2011-12-12 Thread Edward Ned Harvey
> From: zfs-discuss-boun...@opensolaris.org [mailto:zfs-discuss-
> boun...@opensolaris.org] On Behalf Of Thomas Nau
> 
> We use a STEC ZeusRAM as a log device for a 200TB RAID-Z2 pool.
> As they are supposed to be read only after a crash or when booting and
> those nice things are pretty expensive I'm wondering if mirroring
> the log devices is a "must / highly recommended"

Assuming you're running a recent version of zfs (zpool > 20 or so)...

The decision to mirror or not to mirror the log device hinges around one
single solitary failure condition...

In normal operation, a log device is write only.  Never gets read until
after an ungraceful system crash.  Unfortunately, it is sometimes possible
for flash memory to enter a failure state which is undetected by writes, and
only detected upon reads.  In this state, you effectively have no log
device, but you think you do.  If you're in that failure state and you have
an ungraceful crash, then you lose whatever you thought you had in the log.

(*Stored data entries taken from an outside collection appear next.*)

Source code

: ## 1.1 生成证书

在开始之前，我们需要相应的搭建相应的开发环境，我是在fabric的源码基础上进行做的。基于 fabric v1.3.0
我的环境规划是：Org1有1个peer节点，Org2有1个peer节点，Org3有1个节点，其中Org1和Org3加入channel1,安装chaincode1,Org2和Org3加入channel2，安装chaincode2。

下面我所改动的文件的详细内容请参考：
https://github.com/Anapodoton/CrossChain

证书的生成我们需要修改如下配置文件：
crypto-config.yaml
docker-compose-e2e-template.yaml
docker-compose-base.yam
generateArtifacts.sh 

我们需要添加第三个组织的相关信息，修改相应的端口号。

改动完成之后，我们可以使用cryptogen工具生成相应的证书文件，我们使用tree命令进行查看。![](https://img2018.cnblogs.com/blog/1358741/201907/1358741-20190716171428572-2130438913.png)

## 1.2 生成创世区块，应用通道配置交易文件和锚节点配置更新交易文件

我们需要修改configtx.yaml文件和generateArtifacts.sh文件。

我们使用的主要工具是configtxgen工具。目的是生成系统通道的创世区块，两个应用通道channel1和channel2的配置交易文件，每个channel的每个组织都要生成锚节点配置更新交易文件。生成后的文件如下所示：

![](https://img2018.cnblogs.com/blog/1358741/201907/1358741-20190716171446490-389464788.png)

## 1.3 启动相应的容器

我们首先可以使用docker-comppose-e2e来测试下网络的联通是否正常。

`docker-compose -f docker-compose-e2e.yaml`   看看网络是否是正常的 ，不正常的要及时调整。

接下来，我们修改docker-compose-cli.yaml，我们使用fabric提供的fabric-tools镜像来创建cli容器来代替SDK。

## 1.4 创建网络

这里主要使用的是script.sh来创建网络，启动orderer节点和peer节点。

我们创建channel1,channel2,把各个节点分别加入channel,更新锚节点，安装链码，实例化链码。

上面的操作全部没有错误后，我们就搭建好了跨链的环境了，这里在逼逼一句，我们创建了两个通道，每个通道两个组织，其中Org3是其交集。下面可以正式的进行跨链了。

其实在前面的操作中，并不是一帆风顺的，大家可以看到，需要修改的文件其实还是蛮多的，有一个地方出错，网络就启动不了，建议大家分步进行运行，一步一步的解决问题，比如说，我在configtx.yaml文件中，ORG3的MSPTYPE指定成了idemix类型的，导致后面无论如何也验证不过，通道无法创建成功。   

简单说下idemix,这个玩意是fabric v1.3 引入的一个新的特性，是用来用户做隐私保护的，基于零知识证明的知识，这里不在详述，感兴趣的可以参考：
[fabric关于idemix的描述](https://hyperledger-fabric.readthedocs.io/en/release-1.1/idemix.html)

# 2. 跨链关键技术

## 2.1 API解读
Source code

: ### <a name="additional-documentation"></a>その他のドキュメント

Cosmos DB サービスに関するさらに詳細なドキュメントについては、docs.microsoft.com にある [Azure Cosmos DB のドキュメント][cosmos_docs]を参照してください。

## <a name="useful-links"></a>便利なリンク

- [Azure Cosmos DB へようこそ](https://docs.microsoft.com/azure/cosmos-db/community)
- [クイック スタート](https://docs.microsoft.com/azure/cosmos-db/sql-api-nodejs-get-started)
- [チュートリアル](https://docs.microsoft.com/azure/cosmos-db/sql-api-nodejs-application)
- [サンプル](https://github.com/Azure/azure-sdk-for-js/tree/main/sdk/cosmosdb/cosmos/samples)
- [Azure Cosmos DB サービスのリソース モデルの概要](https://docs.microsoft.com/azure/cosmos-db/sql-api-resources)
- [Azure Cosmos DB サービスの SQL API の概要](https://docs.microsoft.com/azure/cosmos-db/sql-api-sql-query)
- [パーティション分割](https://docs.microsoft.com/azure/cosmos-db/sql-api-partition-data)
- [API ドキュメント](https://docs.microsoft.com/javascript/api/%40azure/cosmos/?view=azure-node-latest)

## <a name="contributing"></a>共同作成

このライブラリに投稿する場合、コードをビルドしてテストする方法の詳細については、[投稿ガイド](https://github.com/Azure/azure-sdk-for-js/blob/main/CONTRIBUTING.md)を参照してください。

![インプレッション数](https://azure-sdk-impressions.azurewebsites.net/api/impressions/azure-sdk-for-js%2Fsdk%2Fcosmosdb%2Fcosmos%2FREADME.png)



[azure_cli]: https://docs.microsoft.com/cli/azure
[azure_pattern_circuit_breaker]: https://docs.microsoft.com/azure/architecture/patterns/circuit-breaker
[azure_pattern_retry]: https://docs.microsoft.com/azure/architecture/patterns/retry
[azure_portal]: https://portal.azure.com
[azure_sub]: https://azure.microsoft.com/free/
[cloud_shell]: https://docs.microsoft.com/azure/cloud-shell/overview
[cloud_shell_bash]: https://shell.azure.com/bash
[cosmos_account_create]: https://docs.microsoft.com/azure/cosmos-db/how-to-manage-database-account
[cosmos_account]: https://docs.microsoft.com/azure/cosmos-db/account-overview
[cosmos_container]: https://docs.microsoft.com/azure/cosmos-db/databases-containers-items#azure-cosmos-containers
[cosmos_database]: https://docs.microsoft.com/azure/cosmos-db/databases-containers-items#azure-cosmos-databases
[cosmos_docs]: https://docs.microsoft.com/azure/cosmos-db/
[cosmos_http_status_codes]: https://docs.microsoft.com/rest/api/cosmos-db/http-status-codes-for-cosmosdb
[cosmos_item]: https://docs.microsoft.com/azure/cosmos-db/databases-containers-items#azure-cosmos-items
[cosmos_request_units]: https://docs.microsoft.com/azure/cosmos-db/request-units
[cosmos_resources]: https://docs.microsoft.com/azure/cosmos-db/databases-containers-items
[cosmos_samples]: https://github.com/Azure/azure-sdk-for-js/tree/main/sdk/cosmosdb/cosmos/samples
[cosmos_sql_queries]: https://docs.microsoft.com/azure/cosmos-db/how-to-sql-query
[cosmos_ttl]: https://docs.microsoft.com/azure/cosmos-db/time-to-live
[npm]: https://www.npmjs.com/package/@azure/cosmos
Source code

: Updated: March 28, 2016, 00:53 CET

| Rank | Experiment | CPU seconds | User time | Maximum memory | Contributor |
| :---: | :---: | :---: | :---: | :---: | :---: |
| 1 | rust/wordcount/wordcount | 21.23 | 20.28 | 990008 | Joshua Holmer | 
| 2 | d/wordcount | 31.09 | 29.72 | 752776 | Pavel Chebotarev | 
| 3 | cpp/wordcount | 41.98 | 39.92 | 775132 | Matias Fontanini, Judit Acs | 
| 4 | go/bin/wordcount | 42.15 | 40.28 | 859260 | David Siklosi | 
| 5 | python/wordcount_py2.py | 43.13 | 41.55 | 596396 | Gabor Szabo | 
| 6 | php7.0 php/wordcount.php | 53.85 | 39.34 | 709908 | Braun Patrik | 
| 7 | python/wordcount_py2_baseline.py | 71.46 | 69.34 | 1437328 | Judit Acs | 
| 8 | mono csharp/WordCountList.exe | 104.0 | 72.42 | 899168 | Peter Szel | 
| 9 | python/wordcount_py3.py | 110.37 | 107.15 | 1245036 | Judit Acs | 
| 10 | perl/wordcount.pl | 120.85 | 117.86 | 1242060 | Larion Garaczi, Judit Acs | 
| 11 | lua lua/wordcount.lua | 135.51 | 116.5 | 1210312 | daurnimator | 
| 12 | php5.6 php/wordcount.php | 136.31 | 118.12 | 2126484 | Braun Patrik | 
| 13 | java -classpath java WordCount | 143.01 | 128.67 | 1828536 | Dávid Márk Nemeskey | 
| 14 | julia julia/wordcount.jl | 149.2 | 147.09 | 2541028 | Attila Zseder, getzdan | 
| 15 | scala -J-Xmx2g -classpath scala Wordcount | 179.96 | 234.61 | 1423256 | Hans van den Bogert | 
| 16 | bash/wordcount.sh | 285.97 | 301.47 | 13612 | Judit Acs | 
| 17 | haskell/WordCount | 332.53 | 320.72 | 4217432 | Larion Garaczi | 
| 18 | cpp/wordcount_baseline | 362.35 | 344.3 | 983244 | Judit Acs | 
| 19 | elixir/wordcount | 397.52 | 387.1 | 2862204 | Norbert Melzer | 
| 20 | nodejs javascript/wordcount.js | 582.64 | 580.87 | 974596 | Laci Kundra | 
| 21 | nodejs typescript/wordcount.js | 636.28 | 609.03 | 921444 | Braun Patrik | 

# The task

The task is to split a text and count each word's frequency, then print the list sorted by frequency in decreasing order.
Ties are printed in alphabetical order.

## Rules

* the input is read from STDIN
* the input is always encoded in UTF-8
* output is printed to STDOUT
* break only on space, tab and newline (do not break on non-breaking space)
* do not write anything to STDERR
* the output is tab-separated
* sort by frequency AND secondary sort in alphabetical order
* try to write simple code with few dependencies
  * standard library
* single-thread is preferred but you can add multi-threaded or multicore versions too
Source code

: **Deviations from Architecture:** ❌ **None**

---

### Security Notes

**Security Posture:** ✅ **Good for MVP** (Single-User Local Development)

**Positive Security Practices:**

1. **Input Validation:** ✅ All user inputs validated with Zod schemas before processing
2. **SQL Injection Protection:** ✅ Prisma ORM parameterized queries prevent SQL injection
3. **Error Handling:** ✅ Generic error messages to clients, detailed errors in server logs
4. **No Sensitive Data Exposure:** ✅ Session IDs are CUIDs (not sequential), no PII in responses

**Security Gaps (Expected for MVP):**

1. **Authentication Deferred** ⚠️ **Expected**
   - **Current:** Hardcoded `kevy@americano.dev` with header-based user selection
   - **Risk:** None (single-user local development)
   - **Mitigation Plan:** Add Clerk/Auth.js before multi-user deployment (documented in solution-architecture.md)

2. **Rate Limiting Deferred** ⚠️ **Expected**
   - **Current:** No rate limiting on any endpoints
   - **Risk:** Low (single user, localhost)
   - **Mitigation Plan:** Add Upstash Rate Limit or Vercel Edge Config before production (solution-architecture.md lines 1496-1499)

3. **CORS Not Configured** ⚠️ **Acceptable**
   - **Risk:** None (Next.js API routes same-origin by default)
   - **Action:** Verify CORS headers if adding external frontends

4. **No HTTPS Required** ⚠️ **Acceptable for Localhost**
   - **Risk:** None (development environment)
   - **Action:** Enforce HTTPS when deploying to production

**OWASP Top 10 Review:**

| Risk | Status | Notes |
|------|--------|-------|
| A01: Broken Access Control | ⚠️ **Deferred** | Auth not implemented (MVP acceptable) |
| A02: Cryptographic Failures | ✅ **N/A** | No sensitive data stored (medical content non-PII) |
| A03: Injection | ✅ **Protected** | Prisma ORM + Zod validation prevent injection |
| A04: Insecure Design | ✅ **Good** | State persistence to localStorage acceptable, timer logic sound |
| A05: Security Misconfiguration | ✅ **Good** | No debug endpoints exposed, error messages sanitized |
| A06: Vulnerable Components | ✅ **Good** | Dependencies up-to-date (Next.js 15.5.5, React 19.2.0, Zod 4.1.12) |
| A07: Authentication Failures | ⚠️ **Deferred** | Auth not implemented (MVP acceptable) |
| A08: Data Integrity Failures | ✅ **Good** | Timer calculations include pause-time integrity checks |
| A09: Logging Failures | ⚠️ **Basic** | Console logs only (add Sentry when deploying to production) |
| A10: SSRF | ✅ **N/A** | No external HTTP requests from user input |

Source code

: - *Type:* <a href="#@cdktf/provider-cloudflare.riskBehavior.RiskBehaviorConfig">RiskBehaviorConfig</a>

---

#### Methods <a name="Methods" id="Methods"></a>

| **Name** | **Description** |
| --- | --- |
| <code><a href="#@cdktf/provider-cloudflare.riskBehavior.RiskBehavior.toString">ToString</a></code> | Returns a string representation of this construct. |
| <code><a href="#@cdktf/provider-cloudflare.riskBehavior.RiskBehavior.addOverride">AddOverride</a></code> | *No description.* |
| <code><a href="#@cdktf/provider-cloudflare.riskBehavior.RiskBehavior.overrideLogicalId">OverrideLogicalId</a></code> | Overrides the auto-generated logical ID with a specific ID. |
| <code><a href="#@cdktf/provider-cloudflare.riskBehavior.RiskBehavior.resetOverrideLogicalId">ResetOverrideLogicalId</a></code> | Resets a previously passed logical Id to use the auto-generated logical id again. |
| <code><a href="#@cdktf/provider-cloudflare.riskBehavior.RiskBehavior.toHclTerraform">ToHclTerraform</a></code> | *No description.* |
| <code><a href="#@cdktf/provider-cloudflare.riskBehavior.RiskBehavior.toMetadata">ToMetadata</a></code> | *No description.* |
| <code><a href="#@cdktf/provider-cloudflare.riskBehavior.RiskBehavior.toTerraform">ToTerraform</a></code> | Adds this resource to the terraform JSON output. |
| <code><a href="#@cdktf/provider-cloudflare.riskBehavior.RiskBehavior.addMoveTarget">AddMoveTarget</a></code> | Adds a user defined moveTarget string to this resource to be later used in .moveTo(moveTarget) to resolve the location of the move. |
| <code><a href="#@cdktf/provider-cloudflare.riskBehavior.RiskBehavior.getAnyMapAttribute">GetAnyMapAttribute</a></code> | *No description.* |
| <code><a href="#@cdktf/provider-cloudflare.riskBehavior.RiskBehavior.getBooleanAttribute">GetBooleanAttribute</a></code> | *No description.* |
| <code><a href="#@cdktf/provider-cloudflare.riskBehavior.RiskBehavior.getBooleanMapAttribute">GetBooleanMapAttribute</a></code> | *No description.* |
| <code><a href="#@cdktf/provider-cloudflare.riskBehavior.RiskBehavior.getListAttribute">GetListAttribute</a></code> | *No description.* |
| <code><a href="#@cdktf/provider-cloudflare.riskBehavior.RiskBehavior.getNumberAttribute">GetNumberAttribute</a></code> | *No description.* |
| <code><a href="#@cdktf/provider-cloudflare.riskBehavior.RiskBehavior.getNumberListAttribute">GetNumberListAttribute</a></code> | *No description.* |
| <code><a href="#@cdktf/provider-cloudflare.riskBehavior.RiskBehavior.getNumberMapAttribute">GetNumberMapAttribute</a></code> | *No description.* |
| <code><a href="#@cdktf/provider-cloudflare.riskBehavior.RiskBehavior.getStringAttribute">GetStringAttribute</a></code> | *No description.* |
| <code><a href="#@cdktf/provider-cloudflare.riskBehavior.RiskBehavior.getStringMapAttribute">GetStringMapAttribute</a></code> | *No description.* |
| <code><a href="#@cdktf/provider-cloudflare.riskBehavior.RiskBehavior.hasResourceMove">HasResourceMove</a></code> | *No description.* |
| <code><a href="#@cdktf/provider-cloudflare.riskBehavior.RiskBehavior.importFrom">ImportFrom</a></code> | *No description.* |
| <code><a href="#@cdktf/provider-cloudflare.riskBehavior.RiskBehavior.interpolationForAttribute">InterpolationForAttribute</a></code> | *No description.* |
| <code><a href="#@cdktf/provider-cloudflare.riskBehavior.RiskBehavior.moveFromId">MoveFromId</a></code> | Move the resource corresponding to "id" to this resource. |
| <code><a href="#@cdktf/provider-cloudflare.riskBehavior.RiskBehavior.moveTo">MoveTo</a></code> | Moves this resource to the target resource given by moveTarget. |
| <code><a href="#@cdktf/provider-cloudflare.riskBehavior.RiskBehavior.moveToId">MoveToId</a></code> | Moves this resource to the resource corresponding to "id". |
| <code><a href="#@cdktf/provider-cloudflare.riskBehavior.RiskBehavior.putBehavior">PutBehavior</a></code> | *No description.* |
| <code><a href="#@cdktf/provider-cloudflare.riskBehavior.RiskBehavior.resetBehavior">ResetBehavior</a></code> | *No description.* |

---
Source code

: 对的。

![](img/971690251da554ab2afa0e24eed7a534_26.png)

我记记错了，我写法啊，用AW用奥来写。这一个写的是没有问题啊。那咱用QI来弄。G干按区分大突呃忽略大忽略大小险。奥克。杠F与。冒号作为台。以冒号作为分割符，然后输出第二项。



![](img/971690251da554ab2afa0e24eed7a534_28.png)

Maybe it will help if you periodically remove the log device, and then read
& write the whole log device to verify it's operational (be sure to actually
detect failures if any) and then re-add the log device to the pool.  Seems
logical.  Probably nobody's ever tested it.

If you have a failed unmirrored log device at the same time as an ungraceful
system crash, then you lose data.  (Up to 30 sec, or 5 sec worth, depending
on your system.)

Your decision to mirror or not to mirror all hinges around your fear of the
aforementioned coincidence of log device failure & ungraceful system crash.
Bear in mind, that mirroring does not eliminate the possibility of both log
devices being in the same undetected failure state.  It doesn't eliminate
the problem, only reduces the probability.